Job: Copy the data from the line that contains "Németországban tanult, de tudunk angliai" to its last line, exactly, including both of those lines and leaving out everything before.

Data for processing:
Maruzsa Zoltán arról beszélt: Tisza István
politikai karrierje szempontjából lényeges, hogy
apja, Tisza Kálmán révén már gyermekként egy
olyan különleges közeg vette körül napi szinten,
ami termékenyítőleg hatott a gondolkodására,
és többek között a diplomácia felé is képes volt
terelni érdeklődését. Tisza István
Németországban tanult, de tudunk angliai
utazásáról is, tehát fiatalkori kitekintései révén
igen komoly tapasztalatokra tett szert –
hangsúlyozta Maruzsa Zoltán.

Output:
Németországban tanult, de tudunk angliai
utazásáról is, tehát fiatalkori kitekintései révén
igen komoly tapasztalatokra tett szert –
hangsúlyozta Maruzsa Zoltán.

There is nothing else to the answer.